▶ [Instructions to follow]:
Reproduce every line of the data below word for word, keeping the spelling, punctuation, and line order unchanged.

┌─ Data

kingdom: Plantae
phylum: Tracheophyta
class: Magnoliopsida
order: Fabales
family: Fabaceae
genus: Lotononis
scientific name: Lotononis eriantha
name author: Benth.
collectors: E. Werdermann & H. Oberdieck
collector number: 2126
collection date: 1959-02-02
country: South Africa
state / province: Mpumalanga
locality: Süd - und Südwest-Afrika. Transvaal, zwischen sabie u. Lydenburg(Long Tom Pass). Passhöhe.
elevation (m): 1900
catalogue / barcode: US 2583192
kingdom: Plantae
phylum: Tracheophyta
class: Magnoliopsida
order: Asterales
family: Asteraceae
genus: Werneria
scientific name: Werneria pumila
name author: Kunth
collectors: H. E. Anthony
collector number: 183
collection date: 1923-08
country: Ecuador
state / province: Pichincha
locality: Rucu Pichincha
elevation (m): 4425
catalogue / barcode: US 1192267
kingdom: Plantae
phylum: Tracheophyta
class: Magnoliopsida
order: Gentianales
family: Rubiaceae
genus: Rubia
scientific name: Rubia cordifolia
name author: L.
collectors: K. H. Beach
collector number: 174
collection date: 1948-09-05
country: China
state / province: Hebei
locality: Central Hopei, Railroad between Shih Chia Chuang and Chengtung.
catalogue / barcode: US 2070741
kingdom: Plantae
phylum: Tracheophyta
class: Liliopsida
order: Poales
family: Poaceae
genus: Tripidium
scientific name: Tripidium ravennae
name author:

└─

▶ [Result for this task]:
kingdom: Plantae
phylum: Tracheophyta
class: Magnoliopsida
order: Fabales
family: Fabaceae
genus: Lotononis
scientific name: Lotononis eriantha
name author: Benth.
collectors: E. Werdermann & H. Oberdieck
collector number: 2126
collection date: 1959-02-02
country: South Africa
state / province: Mpumalanga
locality: Süd - und Südwest-Afrika. Transvaal, zwischen sabie u. Lydenburg(Long Tom Pass). Passhöhe.
elevation (m): 1900
catalogue / barcode: US 2583192
kingdom: Plantae
phylum: Tracheophyta
class: Magnoliopsida
order: Asterales
family: Asteraceae
genus: Werneria
scientific name: Werneria pumila
name author: Kunth
collectors: H. E. Anthony
collector number: 183
collection date: 1923-08
country: Ecuador
state / province: Pichincha
locality: Rucu Pichincha
elevation (m): 4425
catalogue / barcode: US 1192267
kingdom: Plantae
phylum: Tracheophyta
class: Magnoliopsida
order: Gentianales
family: Rubiaceae
genus: Rubia
scientific name: Rubia cordifolia
name author: L.
collectors: K. H. Beach
collector number: 174
collection date: 1948-09-05
country: China
state / province: Hebei
locality: Central Hopei, Railroad between Shih Chia Chuang and Chengtung.
catalogue / barcode: US 2070741
kingdom: Plantae
phylum: Tracheophyta
class: Liliopsida
order: Poales
family: Poaceae
genus: Tripidium
scientific name: Tripidium ravennae
name author:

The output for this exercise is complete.